**SELECTED EXCERPT**.
One component used in integrated circuitry is a capacitor. Such a component includes at least two electrical conductors separated by a dielectric. Energy may be electrostatically stored in an electric field within the dielectric.
Memory is one type of integrated circuitry which may include capacitors. Memory may be fabricated in one or more arrays of individual memory cells. Memory cells may be written to, or read from, using digit lines (which may also be referred to as bit lines, data lines, sense lines, or data/sense lines) and access lines (which may also be referred to as word lines). The digit lines may conductively interconnect memory cells along columns of the array, and the access lines may conductively interconnect memory cells along rows of the array. Each memory cell may be uniquely addressed through the combination of a digit line and an access line.
Memory cells may be volatile or non-volatile. Non-volatile memory cells can store data for extended periods of time, in many instances including when the computer is turned off. Volatile memory dissipates and therefore requires being refreshed/rewritten, in many instances multiple times per second. Regardless, memory cells are configured to retain or store memory in at least two different selectable states. In a binary system, the states are considered as either a “0” or a “1”. In other systems, at least some individual memory cells may be configured to store more than two levels or states of information.
One type of non-volatile memory is ferroelectric random access memory (FeRAM). Individual memory cells in FeRAM may include a ferroelectric capacitor. These capacitors have ferroelectric dielectric material as at least part of the capacitor dielectric. Ferroelectric materials exhibit a spontaneous electric polarization that can be reversed by the application of an external electric field. In a ferroelectric material, polarization occurs in accordance with a suitable applied voltage between two electrodes, and such polarization remains after the applied voltage has been removed. The polarization can be reversed by application of a suitable inverted voltage. Each polarization state has different capacitance from the other, and which ideally can be used to store and read a memory state without reversing the polarization state until such is desired to be changed. FeRAM memory cells incorporating a ferroelectric capacitor are thereby non-volatile due to the bi-stable characteristics of the ferroelectric material that forms a part of the capacitor. Ferroelectric capacitors may also be used in integrated circuitry other than memory.
Properties associated with ferroelectric capacitors include endurance (how many programmed cycle changes can occur before device failure), retention (maintaining a programmed state without an un-programmed state change), and imprint (becoming resistive to programmed polarization reversal evidenced by a lateral shift of the hysteresis loop). Accordingly, it is desirable to have high endurance, high retention, and low imprint in ferroelectric capacitors.

Source texts of formatted documents

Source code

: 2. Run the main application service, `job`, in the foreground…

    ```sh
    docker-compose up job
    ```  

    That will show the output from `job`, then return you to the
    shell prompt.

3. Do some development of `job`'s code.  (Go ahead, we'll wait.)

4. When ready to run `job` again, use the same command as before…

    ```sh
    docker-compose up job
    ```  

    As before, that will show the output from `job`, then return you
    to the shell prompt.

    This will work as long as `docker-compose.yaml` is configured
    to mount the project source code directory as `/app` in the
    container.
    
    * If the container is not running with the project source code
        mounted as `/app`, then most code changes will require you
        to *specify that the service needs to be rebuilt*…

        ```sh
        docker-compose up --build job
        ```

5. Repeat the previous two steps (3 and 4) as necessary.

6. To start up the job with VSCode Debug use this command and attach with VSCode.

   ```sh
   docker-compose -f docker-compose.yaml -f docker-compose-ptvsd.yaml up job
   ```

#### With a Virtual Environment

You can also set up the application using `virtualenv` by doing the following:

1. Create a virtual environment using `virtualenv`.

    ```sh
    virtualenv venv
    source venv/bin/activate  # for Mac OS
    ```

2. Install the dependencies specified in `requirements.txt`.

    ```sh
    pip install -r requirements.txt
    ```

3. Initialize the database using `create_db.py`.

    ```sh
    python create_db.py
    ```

**ASSIGNMENT**. Turn the paragraph of the text on ferroelectric memory that begins "Memory cells may be volatile or non-volatile" into a short bulleted list that keeps its main facts.

**FINAL ANSWER**.
- Memory cells can be volatile or non-volatile.
- Non-volatile cells can keep data for long periods, often even when the computer is off.
- Volatile memory dissipates, so it has to be refreshed or rewritten, often many times per second.
- Either way, memory cells store memory in at least two different selectable states.
- In a binary system, those states are "0" or "1".
- In other systems, some cells may store more than two levels or states.